▶ ABOUT THIS TASK
Word for word, restate all of the data shown below.

Extracted records
● ● ● ● ● ● ●

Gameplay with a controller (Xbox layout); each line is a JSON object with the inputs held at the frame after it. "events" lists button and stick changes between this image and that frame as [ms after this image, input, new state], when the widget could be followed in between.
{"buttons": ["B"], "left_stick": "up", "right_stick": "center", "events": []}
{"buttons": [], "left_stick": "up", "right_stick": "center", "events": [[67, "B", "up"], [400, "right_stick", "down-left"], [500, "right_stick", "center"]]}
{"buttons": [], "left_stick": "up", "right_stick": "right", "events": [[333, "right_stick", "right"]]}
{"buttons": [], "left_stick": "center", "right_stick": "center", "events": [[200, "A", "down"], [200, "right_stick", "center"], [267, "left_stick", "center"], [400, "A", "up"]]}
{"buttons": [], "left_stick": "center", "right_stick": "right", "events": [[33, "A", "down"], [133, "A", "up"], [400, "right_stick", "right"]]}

● ● ● ● ● ● ●

▶ ANSWER BOX
Gameplay with a controller (Xbox layout); each line is a JSON object with the inputs held at the frame after it. "events" lists button and stick changes between this image and that frame as [ms after this image, input, new state], when the widget could be followed in between.
{"buttons": ["B"], "left_stick": "up", "right_stick": "center", "events": []}
{"buttons": [], "left_stick": "up", "right_stick": "center", "events": [[67, "B", "up"], [400, "right_stick", "down-left"], [500, "right_stick", "center"]]}
{"buttons": [], "left_stick": "up", "right_stick": "right", "events": [[333, "right_stick", "right"]]}
{"buttons": [], "left_stick": "center", "right_stick": "center", "events": [[200, "A", "down"], [200, "right_stick", "center"], [267, "left_stick", "center"], [400, "A", "up"]]}
{"buttons": [], "left_stick": "center", "right_stick": "right", "events": [[33, "A", "down"], [133, "A", "up"], [400, "right_stick", "right"]]}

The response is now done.